With treatment, many babies survive, although most will have complications later in life. Some of the complications might include:
Tiring easily when participating in sports or other exercise
Heart rhythm problems (arrhythmias)
Fluid buildup in the lungs, abdomen, legs and feet (edema)
Formation of blood clots that may lead to a pulmonary embolism or stroke
Developmental problems related to the brain and nervous system
Need for additional heart surgery or transplantation
Diagnosis and test
Your child’s physician may have heard a heart murmur during a physical examination, and referred your child to a pediatric cardiologist for a diagnosis. A heart murmur is simply a noise caused by the turbulence of blood flowing through the obstruction from the right ventricle to the pulmonary artery. Symptoms your child exhibits will also help with the diagnosis.
A pediatric cardiologist specializes in the diagnosis and medical management of congenital heart defects, as well as heart problems that may develop later in childhood. The cardiologist will perform a physical examination, listening to the heart and lungs, and make other observations that help in the diagnosis.
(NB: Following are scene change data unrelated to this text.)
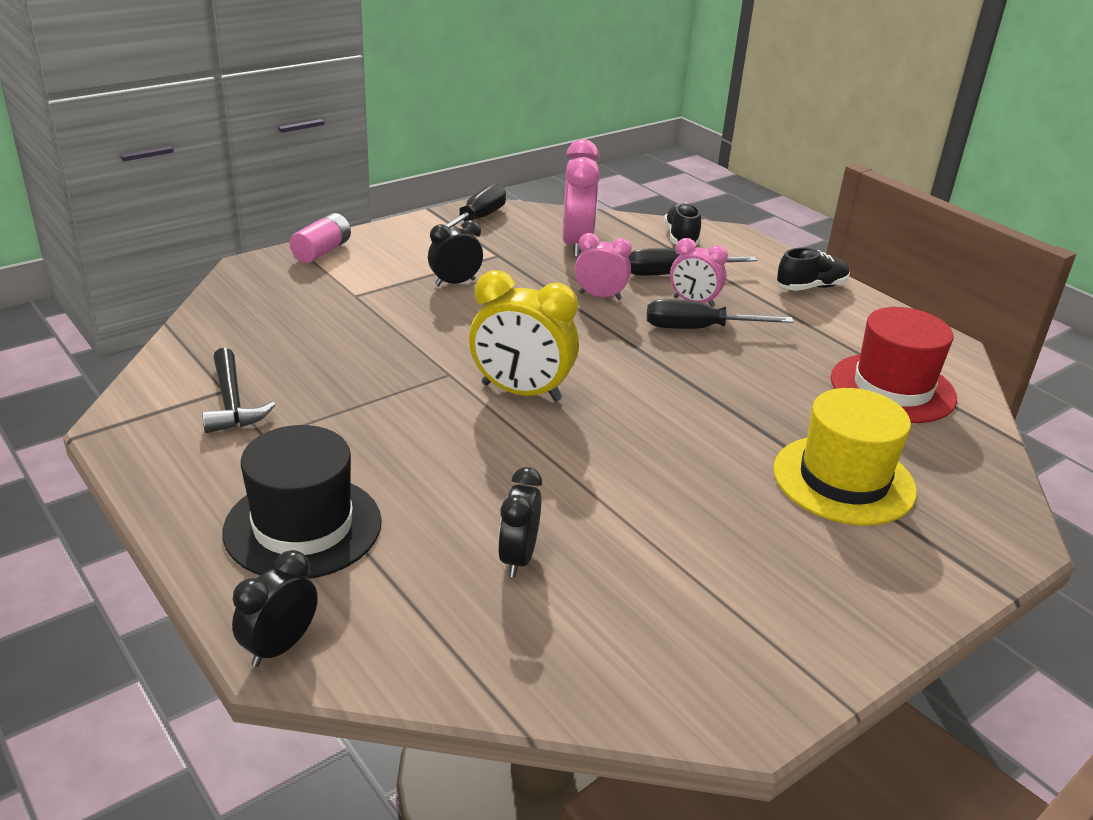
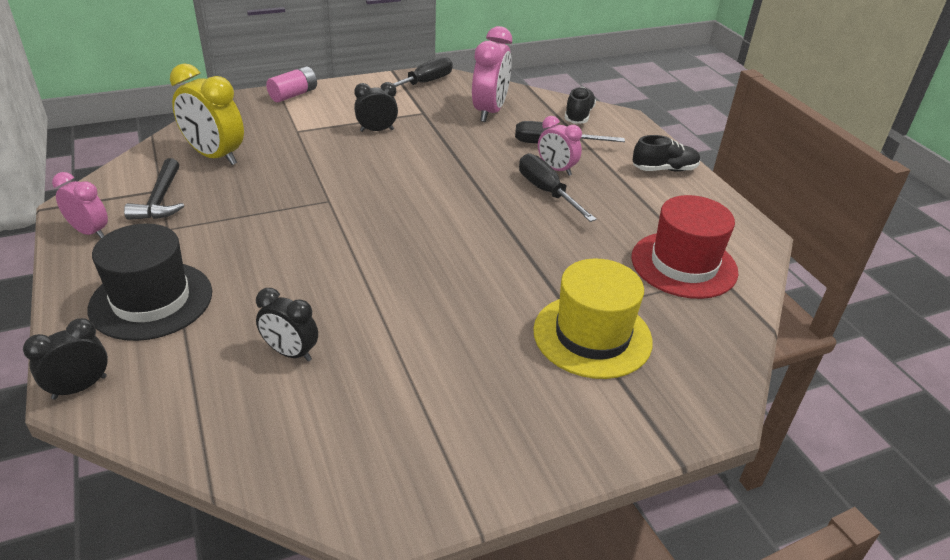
camera: 15 degrees right, 5 degrees up
(518, 558) = (290, 353): black clock -> black clock turned 90 degrees counterclockwise
(521, 392) = (374, 223): yellow clock -> yellow clock (215, 156)
(600, 296) = (483, 155): pink clock -> pink clock (90, 232)
(698, 329) = (546, 192): black screwdriver -> black screwdriver turned 45 degrees clockwise

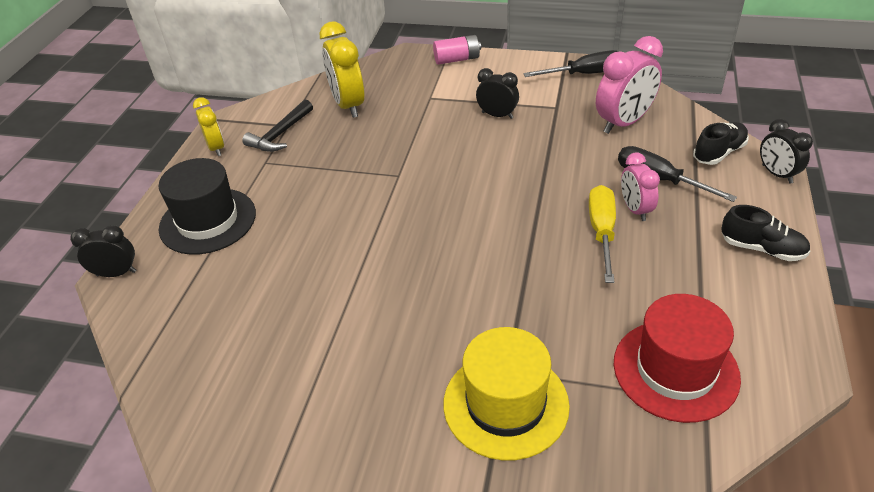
camera: 40 degrees right, 5 degrees up
(90, 232) = (216, 148): pink clock -> yellow clock
(290, 353) = (257, 306): black clock -> black clock (777, 174)
(546, 192) = (602, 232): black screwdriver -> yellow screwdriver

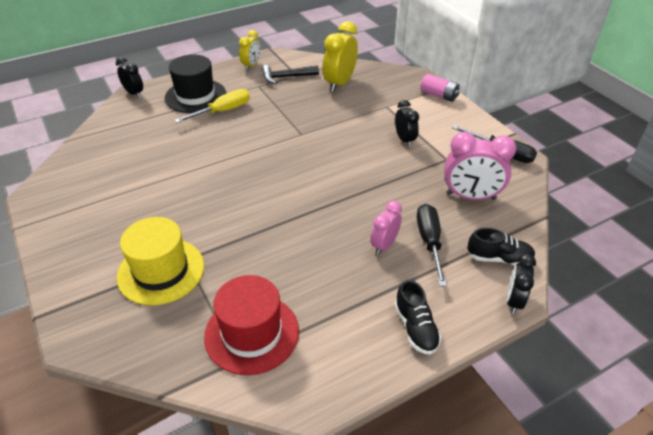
camera: 45 degrees right, 0 degrees up
(602, 232) = (345, 240): yellow screwdriver -> yellow screwdriver (223, 111)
However, other tests are needed to help with the diagnosis.
Chest X-ray – A diagnostic test which uses invisible electromagnetic energy beams to produce images of internal tissues, bones, and organs onto film.
Electrocardiogram (ECG or EKG) – A test that records the electrical activity of the heart, shows abnormal rhythms (arrhythmias or dysrhythmias), and detects heart muscle damage.
Echocardiogram (echo) – A procedure that evaluates the structure and function of the heart by using sound waves recorded on an electronic sensor that produce a moving picture of the heart and heart valves.
Cardiac catheterization – A thin tube is inserted into the heart through a vein and/or artery in either the leg or through the umbilicus (“belly button”).
Pulse oximetry – A noninvasive way to monitor the oxygen content of the blood
Treatment for Hypoplastic Left Heart Syndrome
Initially, babies born with hypoplastic left heart syndrome will need a medication calls prostaglandin to keep the ductus arteriosus open and functioning. Patients will need a series of surgeries to direct appropriate blood flow to both lungs and body. Surgeons perform these operations in three stages:
Norwood procedure: Babies with HLHS need Norwood surgery within the first two weeks of life. During the procedure, surgeons:
Build a new aorta by reconstructing the underdeveloped aorta to provide blood flow to the body.
Place a shunt (tube) to reroute blood either from the right ventricle or the aorta to the blood vessel to the lungs (pulmonary arteries).
Create a connection between the upper chambers of the heart to drain oxygen rich blood from the lungs to supply the body.
Bidirectional Glenn shunt operation: At four to six months of age, babies need a second operation. During the Glenn procedure, surgeons:
Remove the old shunt.
Place a new shunt to attach the superior vena cava to the pulmonary arteries. The superior vena cava (SVC) is a large vein that carries oxygen-poor blood from the upper body to the heart.
Use this shunt to reduce the strain on the right ventricle by allowing blood to flow directly to the lungs.
Fontan procedure: Between 18 months and four years of age, babies need a final surgery. This final procedure allows all blood returning from the body to go straight to the lungs instead of mixing in the heart. During a Fontan procedure, surgeons will connect the inferior vena cava (IVC) to the pulmonary arteries. Similar to the SVC, the IVC is the large vein that carries oxygen-poor blood from the lower body to the heart.
There’s no way to prevent hypoplastic left heart syndrome. If you have a family history of heart defects, or if you already have a child with a congenital heart defect, consider talking with a genetic counselor and a cardiologist experienced in congenital heart defects before getting pregnant.